PROVIDED TEXT -
_ _ _
# HELP-- i am smoking for a LARGE group



## jasonh2

I will be smoking some meat for about 200 people in a couple of weeks in IA for an auction. If anybody can give me some idea of what meats would be best for a large group and how much to buy i would be very appriciative.


----------



## cheech

Well let's see where do we start.

What kind of smoker do you have and do you have the room for lots of meat or will you precook and reheat?

With just the info I have here I would (I love the stuff) do pulled pork. You can do it ahead of time and reheat with some electric food warmers. 

The other option would be to roast a whole hog


----------



## jasonh2

Cheech, i like the way you think. I have a trailer smoker that is 24x 60 single rack.  i will have the ability to precook and reheat. i would like to do a couple of meats. i can fit a whole hog on there (would be great). i am thinking beef  brisket  and pork shoulder. any idea on how much to buy???


----------



## cheech

I will have to look it up but I believe I figure on 1-1.5lbs of pulled pork per person. But then a bit extra is always a good idea so there are leftovers, which I never have any.
_ _ _
EXTRACTED INFORMATION -
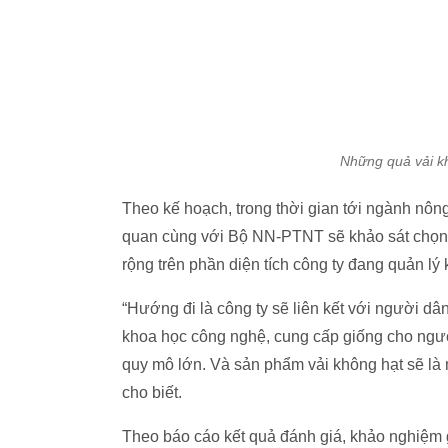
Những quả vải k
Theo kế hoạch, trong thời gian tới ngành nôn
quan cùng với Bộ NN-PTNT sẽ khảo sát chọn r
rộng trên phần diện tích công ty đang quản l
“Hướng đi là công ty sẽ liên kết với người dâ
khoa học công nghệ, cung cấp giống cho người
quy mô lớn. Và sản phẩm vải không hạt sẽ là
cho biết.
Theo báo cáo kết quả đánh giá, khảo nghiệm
_ _ _
INSTRUCTION - Can you extend the forum thread about smoking meat for about 200 people, continuing after its final post?

TASK ANSWER -
----------



## ba_loko

Jason, welcome to the forum.

I would plan on preparing approx 1/2 lbs/person.  Will there be additional side dishes too?


----------



## ba_loko

Sorry, Cheech.  I guess we posted at the same time.


----------



## jasonh2

there will be chips and beans also... thanks for the quick response gents


----------



## deejaydebi

Briskets and butts would be my suggestion. I feed about one guy per 1/2 pound of raw butt with a tater salad side at work.


----------



## smok_n_okie

them must be some skinny eaters.. 8oz per person (i'm guessing mostly all adults)don't seem like much.. course most don't eat like me ..lol


----------



## johnd49455

I'm with Cheech on this one. Most who have never had true BBQ will like it so much they will eat quite a bit more than they normally would.
	

	
	
		
		



		
			






I did a BBQ with several different kinds of meat & 77 people ate almost 100 # of meat with nothing left & some wanting more. That included a pot luck & 20# of smoked potatoes & grilled brat burgers & 15# of Hotdogs for the kids.


----------



## bbq bubba

Is this a volunteer cook or a paid gig?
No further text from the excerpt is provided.